Wellstone was always there. Wellstone never hesitated to take up the banner for the little guy or to take a stand against something that didn't gel with his conscience. Reports called him the last liberal in the Senate. A fitting, fighting epitaph. He took up the liberal moniker when liberal was a dirty word, when Clinton fought to find a moderate way (and ended up giving the GOP, in my humble opinion). Wellstone could be counted to speak for the veteran, the worker, the voter and dozens of other professions or titles that doesn't sound like banker, CEO or millionaire.

And those 100,000 in D.C. knew what Wellstone was about. They figured out how to band together: Democrats, Greens, veterans, Independents, mom, dads, teachers, doctors, the hungry and the scared. There's hope in that mass who marched around the White House.

I suppose I'm an optimist. I tried being a cynic, almost a nihilist and only got for my troubles the experience of losing more sleep and learning that I'm less fun to be around. When anyone thinks they're a nihilist, they think they're Brad Pitt as Tyler Durden. No, you're an obnoxious, selfish prat who read the Cliff's Notes of Nietzsche.

No, instead, I'm the cocky American pilot as seen in Hollywood's romanticized vision of World War II Prisoner of War films...the one where the pilot grins that sly grin.
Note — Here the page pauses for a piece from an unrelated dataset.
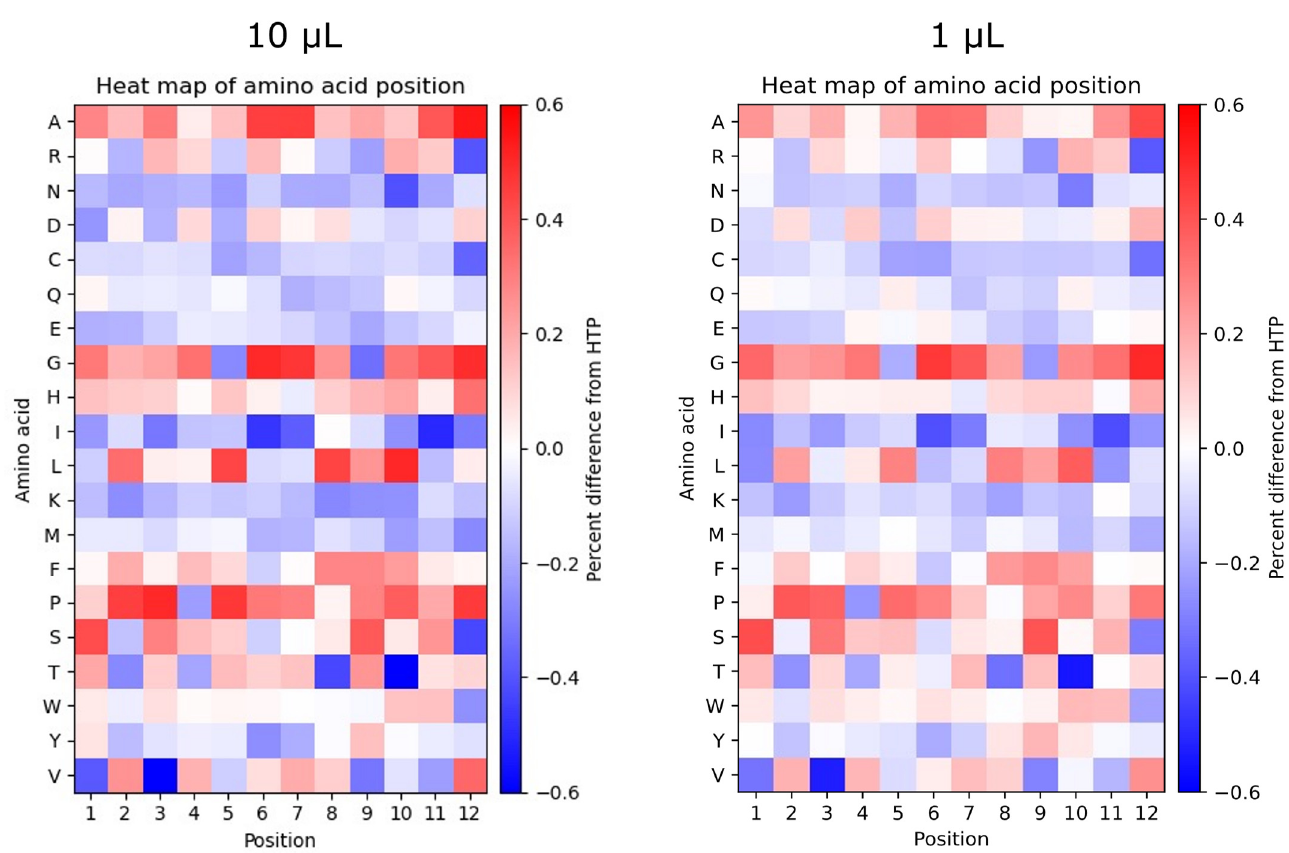
Figure 4. Percentage difference in the positional frequency of amino acids between samples with different sequencing depths. Heatmaps showing the percentage difference in the positional frequency of 10 μ L LTP compared to 10 μ L HTP (left) and 1 μ L LTP compared to 1 μ L HTP (right) for the 12 positions in the displayed peptide and for all amino acids. HTP datasets were used as references, accordingly, the scale indicates percentage difference from HTP. Overrepresentation of amino acids is shown in red, and underrepresentation of amino acids is shown in blue.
I know that fence is there, but I know I'm getting out of here someday, somehow. It's just a matter of time.

Sometimes I feel like I'm losing, something I think when I make a donation to Amnesty International I'm covering up or making up for the sins my country commits around the world in the name of "democracy" or national security interests. But one day, I know I'm going to figure a way around the maze and make a difference.